For this merging process, we basically decided that we prefer to use the CLO URIs because that’s where the hierarchy lives. The BRENDA terms that get matched up divulge their description information. For each match, the total number of selectable items in the BioAssay Express/Common Assay Template is reduced by one, because the BRENDA term is dis-considered, i.e. no longer included in the processed hierarchy.
The actual process of carrying out these matches is not completely clean cut, because it involves back-and-forth between algorithmic matching and human approval. These processes are best done iteratively. In principle there are about ten million pairwise CLO-to-BRENDA matches possible, but obviously they are not equal: those with identical names are generally positive matches, and so they should be proposed first, and thus removed from the pool of candidates for the next iteration. This is why the
bat:pairedWith term is added – to make a note to not consider something a second time around.
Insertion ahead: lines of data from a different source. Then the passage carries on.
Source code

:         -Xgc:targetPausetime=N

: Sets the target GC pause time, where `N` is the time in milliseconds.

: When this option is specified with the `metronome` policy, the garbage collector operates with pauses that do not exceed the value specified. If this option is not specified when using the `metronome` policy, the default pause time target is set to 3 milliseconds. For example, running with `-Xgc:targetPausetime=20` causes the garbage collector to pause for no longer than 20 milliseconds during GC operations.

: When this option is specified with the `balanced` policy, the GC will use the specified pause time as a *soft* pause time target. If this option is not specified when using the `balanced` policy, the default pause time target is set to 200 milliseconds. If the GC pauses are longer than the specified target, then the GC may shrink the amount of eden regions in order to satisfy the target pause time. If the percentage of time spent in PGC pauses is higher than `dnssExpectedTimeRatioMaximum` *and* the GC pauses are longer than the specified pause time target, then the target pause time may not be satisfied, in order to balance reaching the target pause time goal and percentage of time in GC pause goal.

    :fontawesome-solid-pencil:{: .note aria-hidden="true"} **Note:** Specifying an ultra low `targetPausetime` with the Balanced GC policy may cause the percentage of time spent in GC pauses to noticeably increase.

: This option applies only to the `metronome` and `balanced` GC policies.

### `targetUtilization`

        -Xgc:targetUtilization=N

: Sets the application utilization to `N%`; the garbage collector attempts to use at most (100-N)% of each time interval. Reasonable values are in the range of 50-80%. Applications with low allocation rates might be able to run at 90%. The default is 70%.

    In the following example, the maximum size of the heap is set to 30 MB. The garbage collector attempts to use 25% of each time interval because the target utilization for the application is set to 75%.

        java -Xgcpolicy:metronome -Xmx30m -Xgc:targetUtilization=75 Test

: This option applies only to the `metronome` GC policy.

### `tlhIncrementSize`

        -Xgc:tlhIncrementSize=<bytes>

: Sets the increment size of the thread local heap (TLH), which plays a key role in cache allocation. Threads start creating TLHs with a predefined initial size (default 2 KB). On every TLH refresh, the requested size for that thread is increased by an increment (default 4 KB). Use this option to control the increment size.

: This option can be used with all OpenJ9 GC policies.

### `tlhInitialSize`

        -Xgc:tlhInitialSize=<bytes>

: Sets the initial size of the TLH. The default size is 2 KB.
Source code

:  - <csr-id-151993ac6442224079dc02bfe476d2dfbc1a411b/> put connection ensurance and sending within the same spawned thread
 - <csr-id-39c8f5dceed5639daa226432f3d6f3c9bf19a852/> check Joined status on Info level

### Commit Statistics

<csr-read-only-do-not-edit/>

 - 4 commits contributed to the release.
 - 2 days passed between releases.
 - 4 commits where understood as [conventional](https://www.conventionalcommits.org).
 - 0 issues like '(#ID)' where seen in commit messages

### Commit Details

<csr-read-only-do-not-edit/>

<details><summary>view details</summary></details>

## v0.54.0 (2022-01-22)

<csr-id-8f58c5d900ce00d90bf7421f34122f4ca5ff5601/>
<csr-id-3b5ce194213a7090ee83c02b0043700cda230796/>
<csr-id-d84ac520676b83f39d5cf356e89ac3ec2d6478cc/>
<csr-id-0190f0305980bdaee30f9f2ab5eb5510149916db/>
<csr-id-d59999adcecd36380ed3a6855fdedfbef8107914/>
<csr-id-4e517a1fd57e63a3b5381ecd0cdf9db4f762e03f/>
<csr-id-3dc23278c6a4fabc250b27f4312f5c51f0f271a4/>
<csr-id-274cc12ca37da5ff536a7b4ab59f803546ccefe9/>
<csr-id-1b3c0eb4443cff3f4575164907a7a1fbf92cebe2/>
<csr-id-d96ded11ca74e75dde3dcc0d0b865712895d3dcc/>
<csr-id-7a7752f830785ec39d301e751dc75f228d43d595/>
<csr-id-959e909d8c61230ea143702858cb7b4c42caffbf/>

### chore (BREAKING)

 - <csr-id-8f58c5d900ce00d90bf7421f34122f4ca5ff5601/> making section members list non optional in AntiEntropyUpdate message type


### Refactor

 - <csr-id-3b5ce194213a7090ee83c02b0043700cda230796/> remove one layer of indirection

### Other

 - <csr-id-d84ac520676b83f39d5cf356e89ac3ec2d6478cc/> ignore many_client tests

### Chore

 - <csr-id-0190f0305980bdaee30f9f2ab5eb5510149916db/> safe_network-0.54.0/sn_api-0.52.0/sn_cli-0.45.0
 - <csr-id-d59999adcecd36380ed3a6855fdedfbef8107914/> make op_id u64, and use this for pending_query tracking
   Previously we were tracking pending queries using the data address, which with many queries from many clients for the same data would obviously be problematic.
But even that isn’t quite as simple as it seems, because the CLO does have some duplicates with the same name, hopefully in different hierarchies: and so at the discretion of the available human, there can be one-to-many or many-to-one matches.
Once the scoring is relaxed to allow not-quite-identical labels, the degrees of freedom for results blows up. It becomes useful to curate the proposed matching options and reject some of them, which can be done by switching the parity of the mapping instruction to
bat:notPairedWith. This means that for the next iteration, that match will not be considered as an option, and instead both of those terms may be paired with something else instead, possibly a match with a less-similar name.
This process of coming up with a semi-automated matching workflow, then taking the best characteristics of both ontologies, is a bit involved, but it has highly desirable properties. The main one is robustness: we can update either of the ontologies anytime, and the deliverable – a file called cellmerge.ttl – will be applied as a patch when the ontologies are recompiled.
This is only possible because we made all the modifications we need for our own purposes without changing a single line from the source ontologies.
Furthermore, we can re-run the algorithm as many times as we want, looking for new matches. And we can easily delete old ones if they turned out to be wrong, and the original content will magically reappear. In the first pass, we found almost 500 correspondences between CLO and BRENDA, and anyone can download the file and leverage these. Just download the
cellmerge.ttl file and look for
bat:pairedWith if you want to use our work to build a mapping between the two. And by all means report any mistakes or additions.
The work is also ongoing. We will consider new ways of finding pairs between the two (e.g. we haven’t tried processing alternate synonyms yet, which may yield another batch). Any further results we obtain will also be available on the open source repository as soon as we get them ready for use within our own projects.
On a closing note, it would be nice if ontology creators would organise collaboratively around topics, but the reality is that projects with different priorities overlap for all kinds of reasons, many of which are unavoidable. Quite often the consumers of these ontologies are stuck with the fact that there’s no way to get all of the value from just one. The process I’ve described for cell lines is a pragmatic compromise to achieve this with modest effort, and it can be done without breaking anything.